Dylan Bishop, the county’s director for planning and zoning, outlined exceptions to current county ordinances that the proposed tower carries with it. The tower itself would stand at 195 feet tall with a lightning rod of an additional 4 feet, exceeding the current height limit of 130 feet. Among some of the exceptions applied July 22, Verizon would be allowed to have a smaller fall zone of 120 feet from the base of the tower, and a maximum of 18 antennas, double the usual amount allowed under county ordinance.

According to Bishop, a Class C tower is any communications tower located in a residential-zoned area; any tower in a district that is taller than 100 feet up to a maximum of 130; or any communication tower within 300 feet of an occupied dwelling provided all owners affirm in writing they have no objection to the proposed tower.

Class C towers must be approved by the board of supervisors, which has the authority to modify height, fall area and the number of antennas.

“This is an area that has very poor coverage and our radio frequency engineer really need the maximum to cover as much as possible by this site and so this is what we were told we need,” said Lori Schweller, a lawyer representing Verizon Wireless, when asked to explain why the extra height was needed.

Some neighboring property owners expressed concerns regarding the planned monopole tower during a public hearing at the July 22 meeting. Lynette Miles, whose property is adjacent to the proposed site, is the closest resident to the site at 473 feet, according to documents.

Miles said her primary concerns regarding the proposed tower are any apparent health risks, including any adverse effects of constant exposure to radiation.

Both Schweller and commission chairman Mark Stapleton said to their knowledge there is no scientific evidence that cell towers pose any health risks to nearby homeowners through radiation exposure.

“I feel confident in expressing to [the planning commission] that we are not posing health risks with this facility” Schweller.

Schweller also said because the tower’s height is less than 200 feet, the company is not required to equip it with lights that could potentially cause a disturbance to nearby residents. She also addressed concerns over noise, stating towers are equipped with generators that only run occasionally either for testing purposes or in case of a power outage, but any noise coming from the equipment would be negligible.
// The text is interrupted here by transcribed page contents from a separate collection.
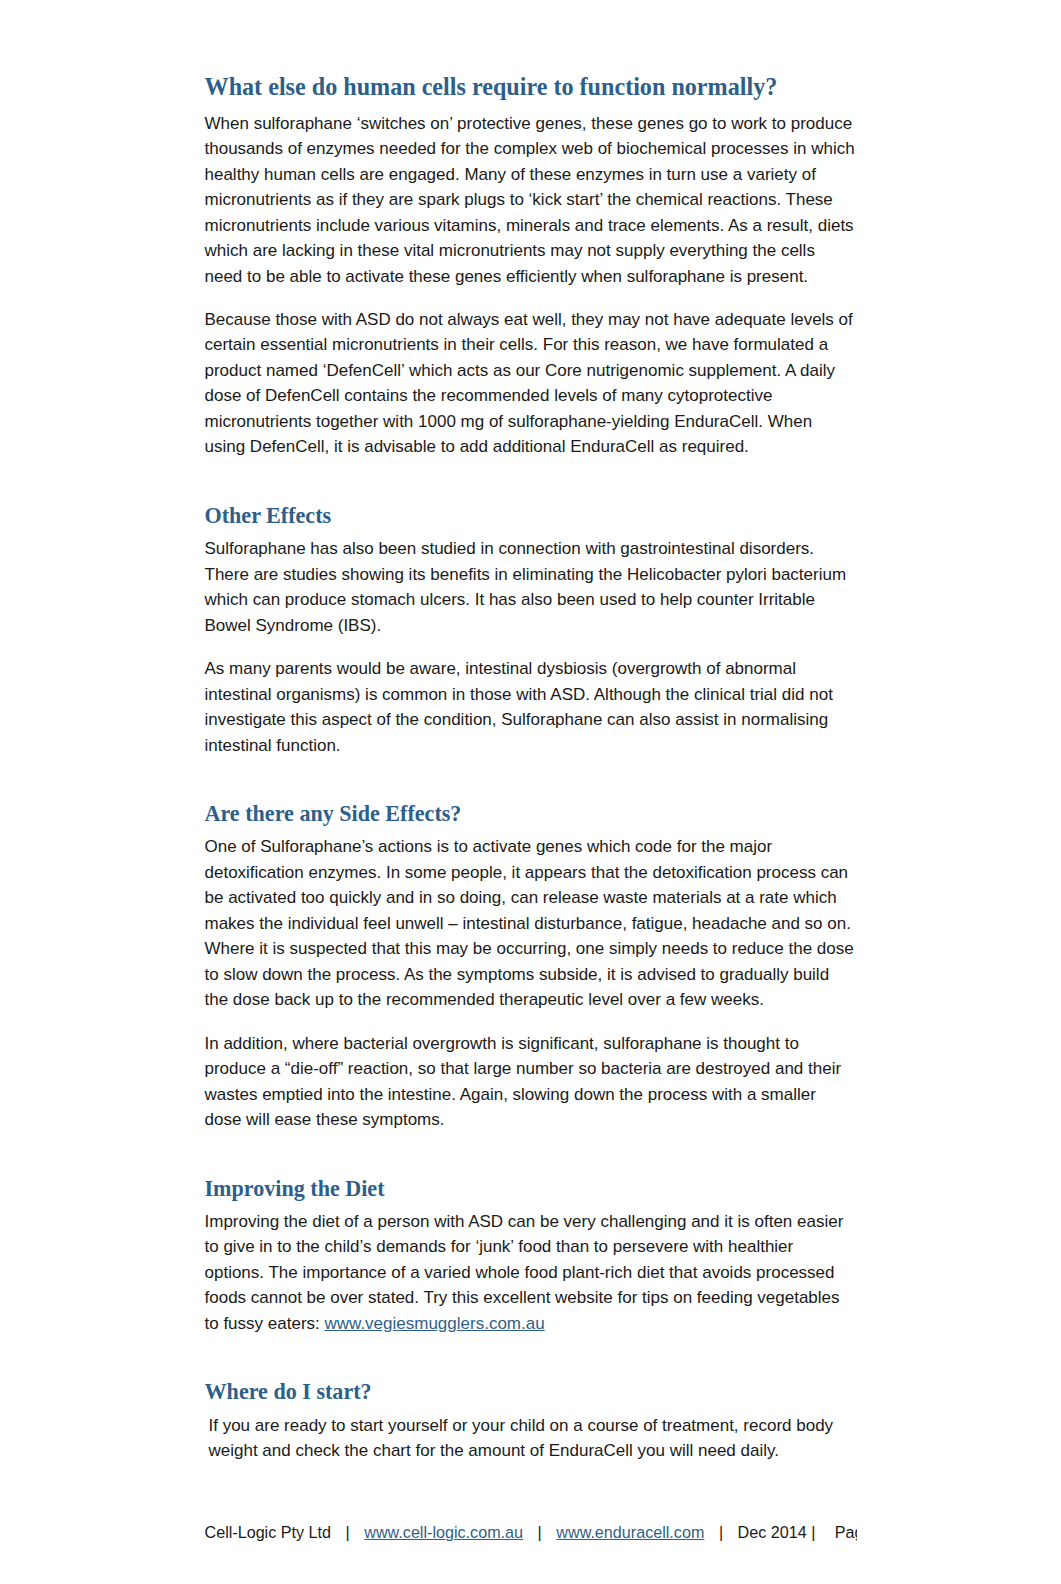What else do human cells require to function normally?
When sulforaphane ‘switches on’ protective genes, these genes go to work to produce thousands of enzymes needed for the complex web of biochemical processes in which healthy human cells are engaged. Many of these enzymes in turn use a variety of micronutrients as if they are spark plugs to ‘kick start’ the chemical reactions. These micronutrients include various vitamins, minerals and trace elements. As a result, diets which are lacking in these vital micronutrients may not supply everything the cells need to be able to activate these genes efficiently when sulforaphane is present.
Because those with ASD do not always eat well, they may not have adequate levels of certain essential micronutrients in their cells. For this reason, we have formulated a product named ‘DefenCell’ which acts as our Core nutrigenomic supplement. A daily dose of DefenCell contains the recommended levels of many cytoprotective micronutrients together with 1000 mg of sulforaphane-yielding EnduraCell. When using DefenCell, it is advisable to add additional EnduraCell as required.
Other Effects
Sulforaphane has also been studied in connection with gastrointestinal disorders. There are studies showing its benefits in eliminating the Helicobacter pylori bacterium which can produce stomach ulcers. It has also been used to help counter Irritable Bowel Syndrome (IBS).
As many parents would be aware, intestinal dysbiosis (overgrowth of abnormal intestinal organisms) is common in those with ASD. Although the clinical trial did not investigate this aspect of the condition, Sulforaphane can also assist in normalising intestinal function.
Are there any Side Effects?
One of Sulforaphane’s actions is to activate genes which code for the major detoxification enzymes. In some people, it appears that the detoxification process can be activated too quickly and in so doing, can release waste materials at a rate which makes the individual feel unwell – intestinal disturbance, fatigue, headache and so on. Where it is suspected that this may be occurring, one simply needs to reduce the dose to slow down the process. As the symptoms subside, it is advised to gradually build the dose back up to the recommended therapeutic level over a few weeks.
In addition, where bacterial overgrowth is significant, sulforaphane is thought to produce a “die-off” reaction, so that large number so bacteria are destroyed and their wastes emptied into the intestine. Again, slowing down the process with a smaller dose will ease these symptoms.
Improving the Diet
Improving the diet of a person with ASD can be very challenging and it is often easier to give in to the child’s demands for ‘junk’ food than to persevere with healthier options. The importance of a varied whole food plant-rich diet that avoids processed foods cannot be over stated. Try this excellent website for tips on feeding vegetables to fussy eaters: www.vegiesmugglers.com.au
Where do I start?
If you are ready to start yourself or your child on a course of treatment, record body weight and check the chart for the amount of EnduraCell you will need daily.
Cell-Logic Pty Ltd|www.cell-logic.com.au|www.enduracell.com|Dec 2014 |Page 3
In a letter to county staff, Michael Hodgson expressed concern regarding the methods Verizon Wireless used to select a site for the tower, claiming the company had little regard for the property value of surrounding homes. To accommodate those who could not be in attendance because of COVID-19 the board accepted written public comments this week.

“I suggest that the Planning Commission refuse this application and that Verizon undertake a comprehensive site selection process that includes giving priority to areas with no or little nearby residential housing,” Hodgson wrote.

Hodgson claimed real estate studies show the value of surrounding properties could drop by about 20%. Schweller said studies have shown property values rise with the addition of nearby towers in rural counties like Nelson.

According to Bishop, the current comprehensive plan — a document outlining plans for future growth as well as development goals expressed by county officials — does not address cell towers or their infrastructure.

“We do need coverage in some spots like that, like I said just keep in the back of our mind that we are going to get more and more and more,” East District commissioner Charles Amante said.

Nelson County Board of Supervisors representative Ernie Reed, who sits on both boards, said the proposed cell tower fits within the board’s goal of connecting the residents of Nelson County with wireless internet options, especially in underserved areas like Arrington.

The proposed cell tower is now slated to go before the board of supervisors for consideration.

East District commissioner Michael Harman was not present for the vote.